Beyond her beading, Sarah's incredibly articulate posts about the nature of creativity - including it's pitfalls and hurdles - remind me that while I might work by myself, I'm not alone.

From Bobbie's post "Packing Daggers"
Bobbie Rafferty at Beadsong Jewelry never fails to make me smile, and often makes me laugh outright with her warm humor and incredible story telling.  Wonder what I'm talking about?  Check out her response to receiving a Kreativ Blogger award.  And I can't end a paragraph about Bobbie with out mentioning hats - big, bold, lovely, Derby hats.  At least once a year, she feeds my hunger for all things millinery. 

Christine Altmiller's the one who gave me the Kreativ Blogger award (and handed me this challenge).  Even if she hadn't, she'd definitely be on my list.  Check her blog out at One Kiss Creations

Binary Dreams by Jim Downey
Binary Dreams by Jim Downey

Taking a swing in an entirely different direction, there's Jim Downey's blog, Communion of Dreams.  As the author and co-author of two very different books (science fiction & a caregiver's memoir/guidebook for caring for family members with dementia), and a professionally trained book and document conservator,  Jim brings his unique perspective to his blog, sharing candid looks into his life as a writer, craftsperson, artist and independent author. 

If you've ever considered self-publishing, then I highly recommend Joel's Friedlander's blog, The Book Designer.  His extremely popular blog covers everything from the art and craft of book design, to publishing, marketing, promotions - you name it!  His archives are an incredible resource.

City Celebration by JJ Jacobs
City Celebration by JJ Jacobs
I met JJ Jacob's a little over a year ago, when we were paired for Lori Anderson's Bead Soup blog party and we've been friends ever since.  Equally talented as both a painter focusing in abstract acrylics and as a glass artist, what I think I love most about her blog, Coming Abstractions, (besides the wonderful photos of her work) is her down-to-earth practicality.  Last year, she left her successful business career to launch her career as an artist, using every skill, contact and strength she developed over her years in the corporate world.  I am in awe of her drive and her ability to make her career a success.
★ ★ ★ ★ ★ ★ ★
## TASKS AND EXERCISES
1. Answer these questions using the blog recommendations above.
(a) Who gave the writer the Kreativ Blogger award?
(b) What is the name of Jim Downey's blog?
(c) What is JJ Jacobs's blog called?
2. Rewrite everything from "Bobbie Rafferty at" down to "all things millinery." in the blog recommendations, swapping "warm humor" for "gentle wit".

## INPUT DATA
★ ★ ★ ★ ★ ★ ★
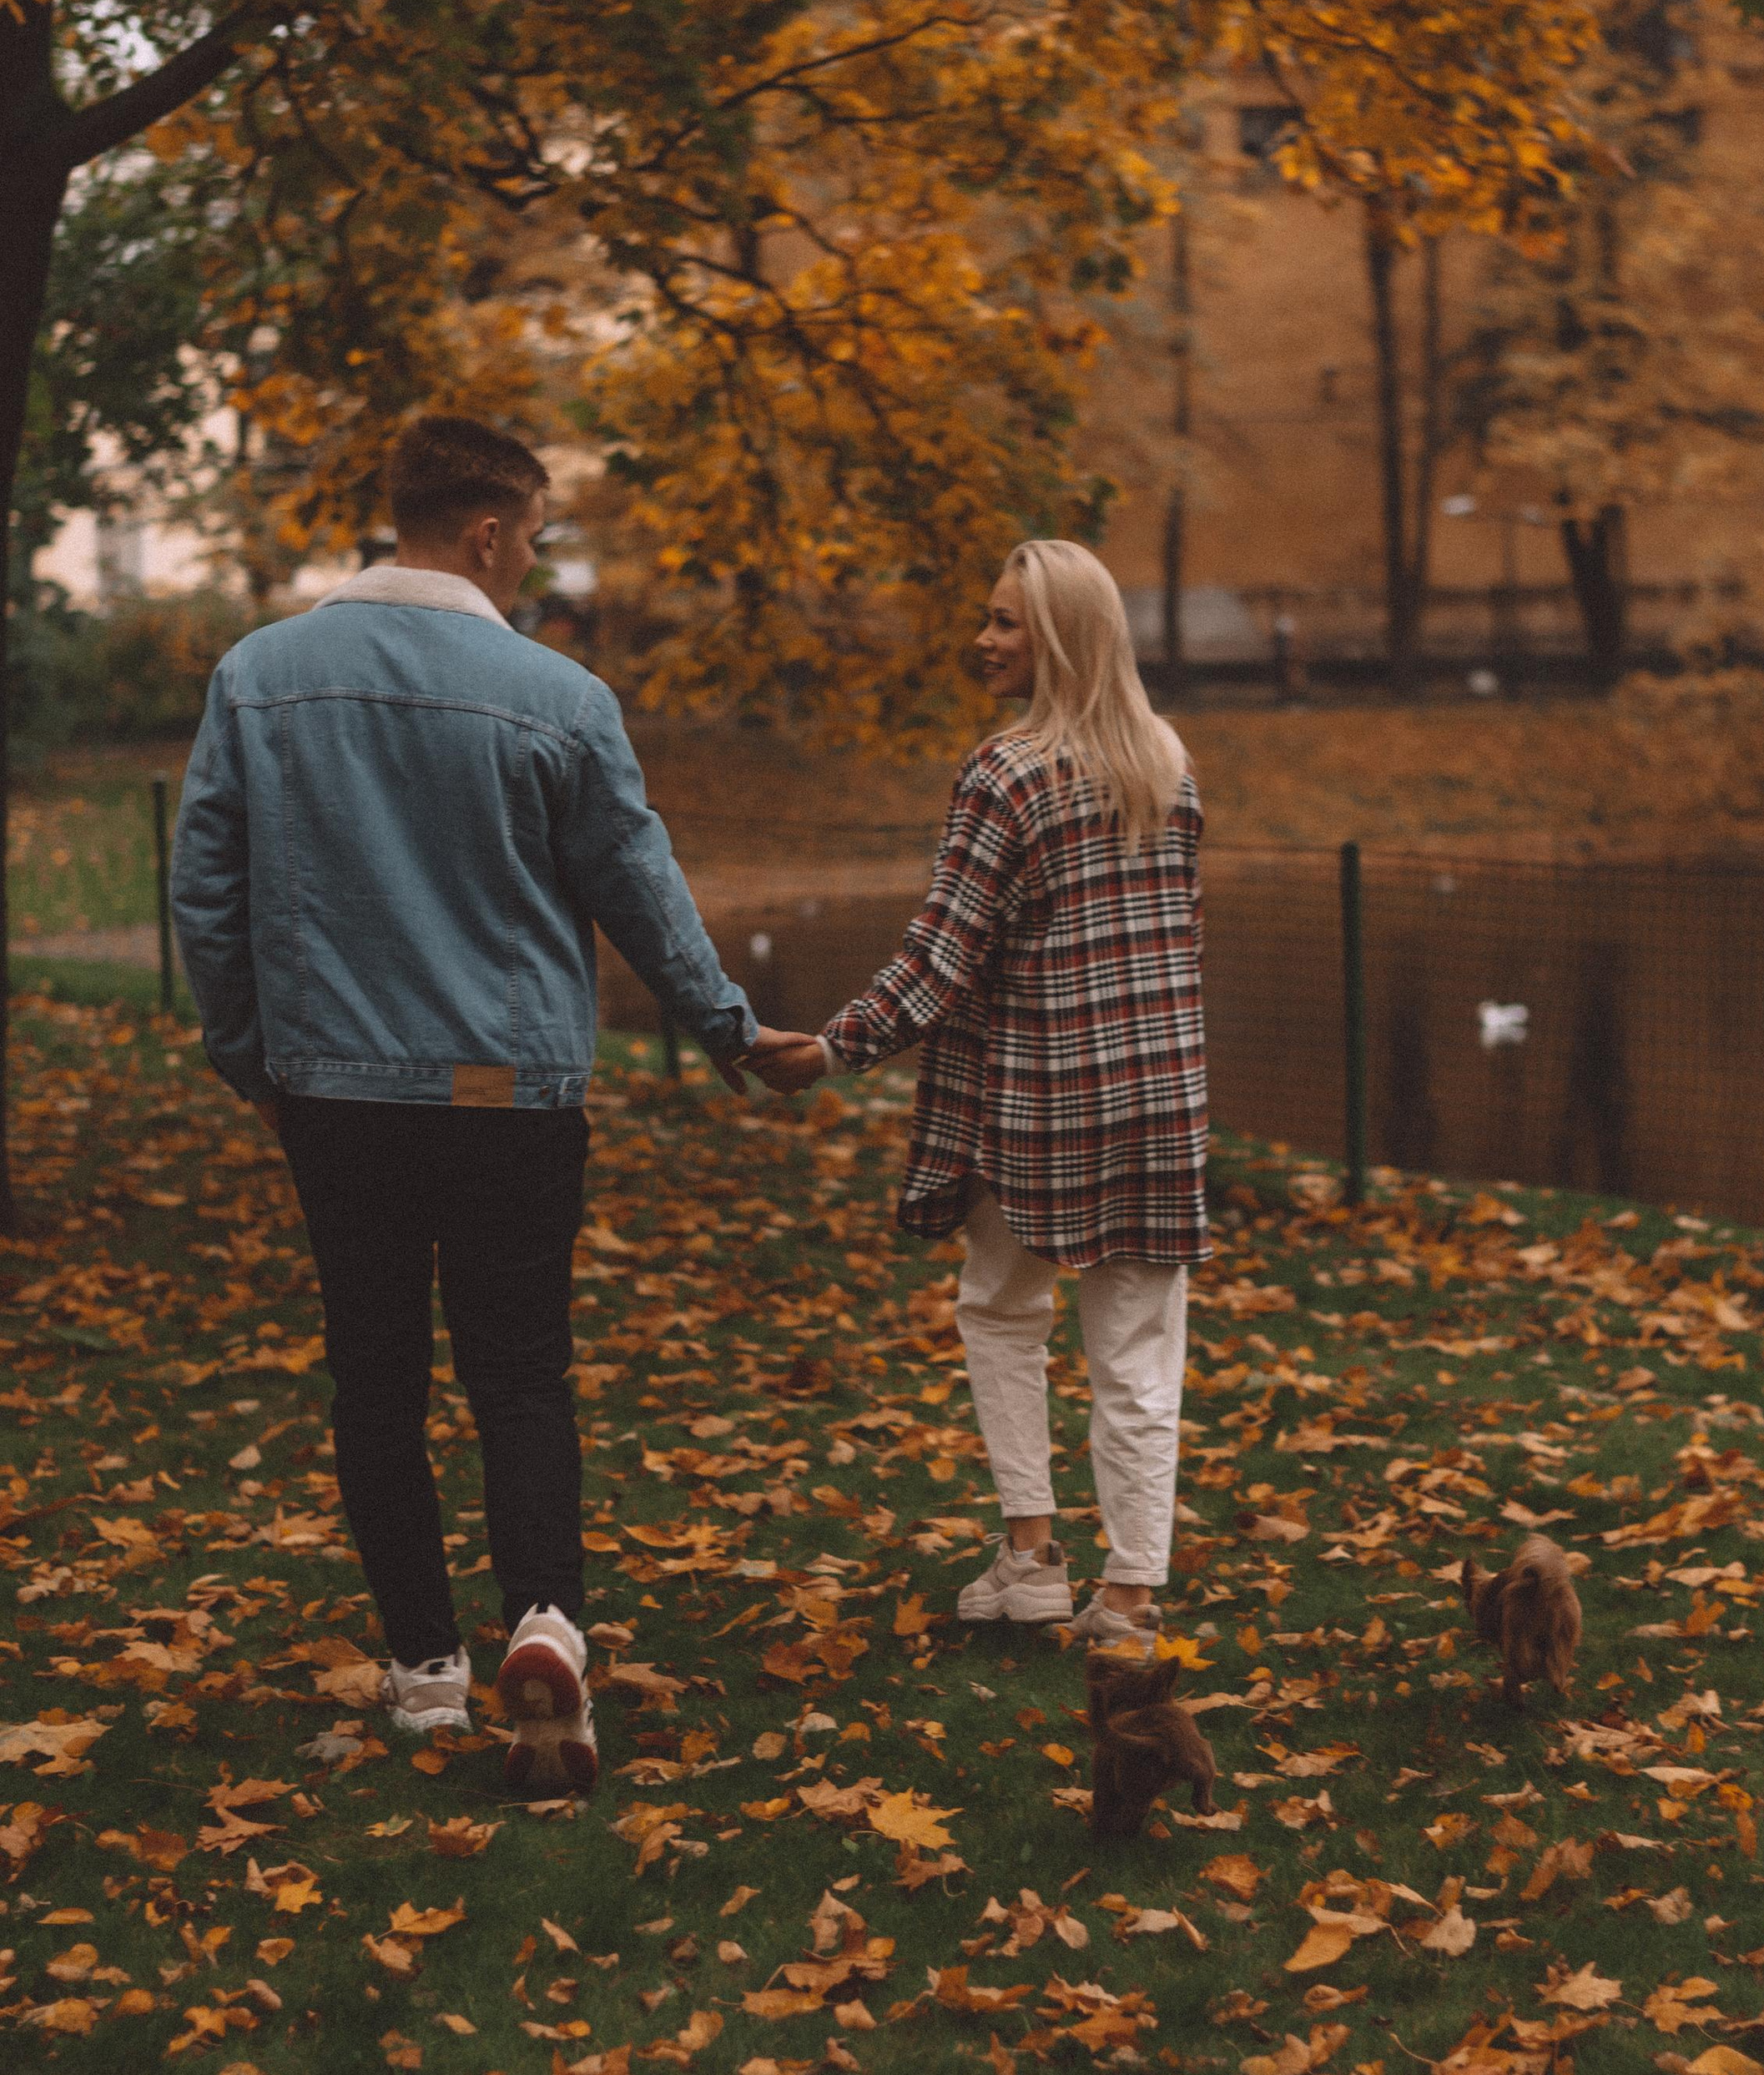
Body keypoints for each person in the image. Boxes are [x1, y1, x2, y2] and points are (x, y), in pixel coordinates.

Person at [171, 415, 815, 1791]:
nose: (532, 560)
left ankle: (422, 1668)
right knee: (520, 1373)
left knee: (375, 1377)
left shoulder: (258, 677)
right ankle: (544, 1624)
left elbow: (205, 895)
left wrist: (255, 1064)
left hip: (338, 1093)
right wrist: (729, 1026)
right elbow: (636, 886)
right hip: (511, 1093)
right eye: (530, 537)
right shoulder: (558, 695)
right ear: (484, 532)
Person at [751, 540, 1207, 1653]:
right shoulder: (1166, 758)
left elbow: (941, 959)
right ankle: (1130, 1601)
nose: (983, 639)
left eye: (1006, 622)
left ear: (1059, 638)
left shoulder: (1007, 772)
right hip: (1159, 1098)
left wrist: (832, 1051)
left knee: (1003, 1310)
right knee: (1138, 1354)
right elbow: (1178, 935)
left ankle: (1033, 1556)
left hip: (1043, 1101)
★ ★ ★ ★ ★ ★ ★
## SOLUTIONS PER TASK
1.
(a) Christine Altmiller
(b) Communion of Dreams
(c) Coming Abstractions

2.
Bobbie Rafferty at Beadsong Jewelry never fails to make me smile, and often makes me laugh outright with her gentle wit and incredible story telling.  Wonder what I'm talking about?  Check out her response to receiving a Kreativ Blogger award.  And I can't end a paragraph about Bobbie with out mentioning hats - big, bold, lovely, Derby hats.  At least once a year, she feeds my hunger for all things millinery.